42nd Mersenne Prime Probably Discovered

RTKfan writes "Chalk up another achievement for distributed computing! MathWorld is reporting that the 42nd, and now-largest, Mersenne Prime has probably been discovered. The number in question is currently being double-checked by George Woltman, organizer of GIMPS (the Great Internet Mersenne Prime Search). If this pans out, GIMPS will have been responsible for the eight current largest Mersenne Primes ever discovered."

Re:Would a math geek...

[Smallpond]

A Mersenne number is all ones when written in binary. If its prime, it is a Mersenne prime.

Two unknowns

[MaGogue]

This has not yet been confirmed, therefore there could be less than 42 known Mersenne primes.

Hovewer, according to MathWorld, there is a chance that it is not the 42nd Mersenne prime at all for another reason :

"However, note that the region between the 39th and 40th known Mersenne primes has not been completely searched, so it is not known if M20,996,011 is actually the 40th Mersenne prime.."
Looks like the big math guys don't exactly know how to count at all ;)

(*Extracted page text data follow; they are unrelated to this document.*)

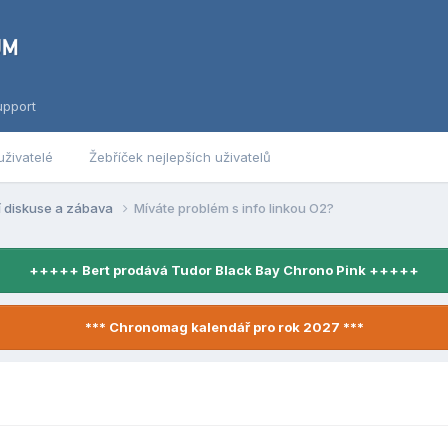
upport
uživatelé
Žebříček nejlepších uživatelů
í diskuse a zábava
Míváte problém s info linkou O2?
+++++ Bert prodává Tudor Black Bay Chrono Pink +++++
*** Chronomag kalendář pro rok 2027 ***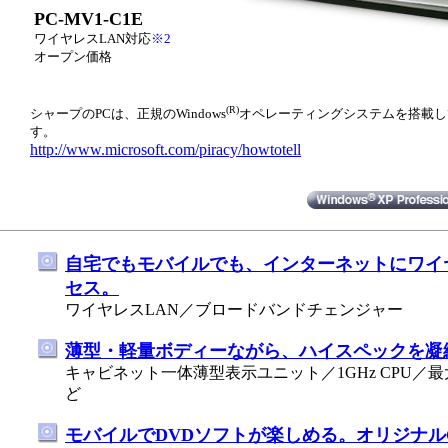
PC-MV1-C1E
ワイヤレスLAN対応
※2
オープン価格
(R)
シャープのPCは、正規のWindows
オペレーティングシステムを搭載し
す。
http://www.microsoft.com/piracy/howtotell
自宅でもモバイルでも、インターネットにワイ
セス。
ワイヤレスLAN／ブロードバンドチェンジャー
薄型・軽量ボディーながら、ハイスペックを凝
キャビネット一体薄型表示ユニット／1GHz CPU／最
ど
モバイルでDVDソフトが楽しめる。オリジナル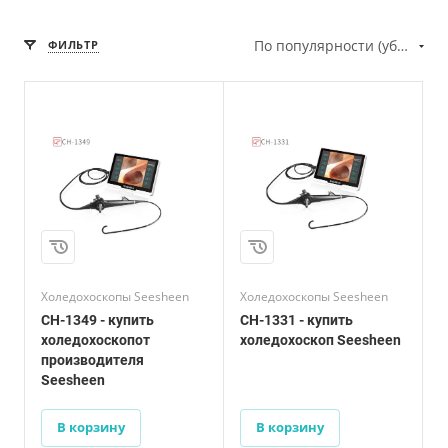
По популярности (убывание)
ФИЛЬТР
Диаметр вводимой
трубки
3,1 мм
Диаметр
инструментального
канала
1,2 мм
Изгиб дистального
конца вверх/вниз
Холедохоскопы Seesheen
Холедохоскопы Seesheen
130º / 130º
CH-1349 - купить
CH-1331 - купить
холедохоскопот
холедохоскоп Seesheen
производителя
Seesheen
В корзину
В корзину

Re:Practical Applications/Uses?

[vivin]

It's a mathematical curiosity in some cases - just to find it for the sake of finding it, or for the glory of finding it. You know, like being the first to do something cool.

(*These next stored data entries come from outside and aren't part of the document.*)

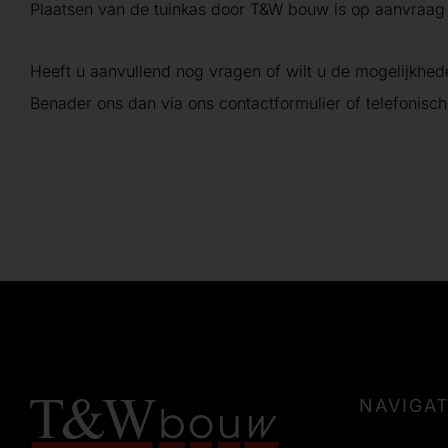
Plaatsen van de tuinkas door T&W bouw is op aanvraag 
Heeft u aanvullend nog vragen of wilt u de mogelijkhe
Benader ons dan via ons contactformulier of telefonisch
NAVIGAT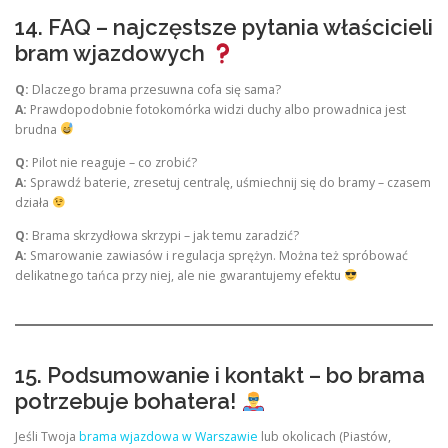
14. FAQ – najczęstsze pytania właścicieli
bram wjazdowych
Q:
Dlaczego brama przesuwna cofa się sama?
A:
Prawdopodobnie fotokomórka widzi duchy albo prowadnica jest
brudna
Q:
Pilot nie reaguje – co zrobić?
A:
Sprawdź baterie, zresetuj centralę, uśmiechnij się do bramy – czasem
działa
Q:
Brama skrzydłowa skrzypi – jak temu zaradzić?
A:
Smarowanie zawiasów i regulacja sprężyn. Można też spróbować
delikatnego tańca przy niej, ale nie gwarantujemy efektu
15. Podsumowanie i kontakt – bo brama
potrzebuje bohatera!
Jeśli Twoja
brama wjazdowa w Warszawie
lub okolicach (Piastów,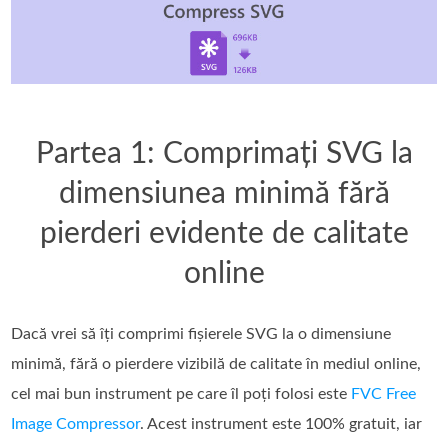
Partea 1: Comprimați SVG la
dimensiunea minimă fără
pierderi evidente de calitate
online
Dacă vrei să îți comprimi fișierele SVG la o dimensiune
minimă, fără o pierdere vizibilă de calitate în mediul online,
cel mai bun instrument pe care îl poți folosi este
FVC Free
Image Compressor
. Acest instrument este 100% gratuit, iar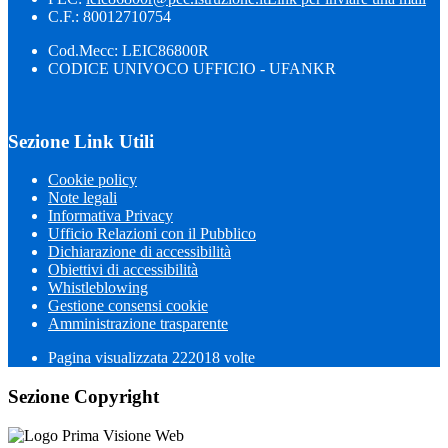
C.F.: 80012710754
Cod.Mecc: LEIC86800R
CODICE UNIVOCO UFFICIO - UFANKR
Sezione Link Utili
Cookie policy
Note legali
Informativa Privacy
Ufficio Relazioni con il Pubblico
Dichiarazione di accessibilità
Obiettivi di accessibilità
Whistleblowing
Gestione consensi cookie
Amministrazione trasparente
Pagina visualizzata
222018
volte
Sezione Copyright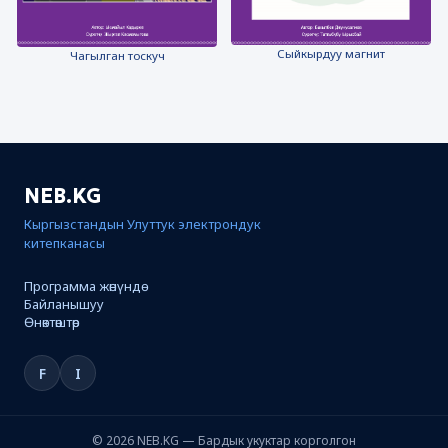
Сыйкырдуу магнит
Чагылган тоскуч
NEB.KG
Кыргызстандын Улуттук электрондук
китепканасы
Программа жөнүндө
Байланышуу
Өнөктөштөр
F
I
© 2026 NEB.KG — Бардык укуктар корголгон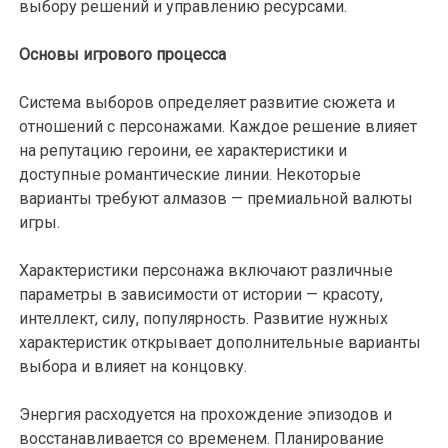
выбору решений и управлению ресурсами.
Основы игрового процесса
Система выборов определяет развитие сюжета и
отношений с персонажами. Каждое решение влияет
на репутацию героини, ее характеристики и
доступные романтические линии. Некоторые
варианты требуют алмазов — премиальной валюты
игры.
Характеристики персонажа включают различные
параметры в зависимости от истории — красоту,
интеллект, силу, популярность. Развитие нужных
характеристик открывает дополнительные варианты
выбора и влияет на концовку.
Энергия расходуется на прохождение эпизодов и
восстанавливается со временем. Планирование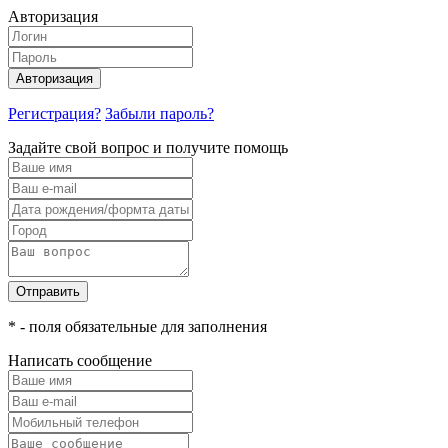
Авторизация
Авторизация
Регистрация?
Забыли пароль?
Задайте свой вопрос и получите помощь
Отправить
* - поля обязательные для заполнения
Написать сообщение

Also, necessity is the mother of invention. Even if Big Primes aren't really a necessity, it has brought forth some really innovative algorithms and methods to finding prime numbers. Furthermore, it has developed newer and faster ways for multiplying integers.

In 1968, Strassen figured out how to multiply integers quickly by using Fast Fourier Transforms. Strassen, along with Schönhage improved on the method and published a refined version in 1971. GIMPS now uses an improved version of their algorithm. This improved version was developed by Richard Crandall (a longtime researcher of Mersenne Primes).

Another application of finding Prime Numbers is to test computer hardware. Since testing Primes involves a thorough excercise of basic mathematical operations, it provides a good test for hardware. Software routines from GIMPS were used by Intel to test the PII and the Pentium Pro chips before they were shipped. The search for prime numbers was also indirectly responsible for the discovery of the infamous FDIV bug on the Pentium, during the calculation of the twin prime constant (by Thomas Nicely).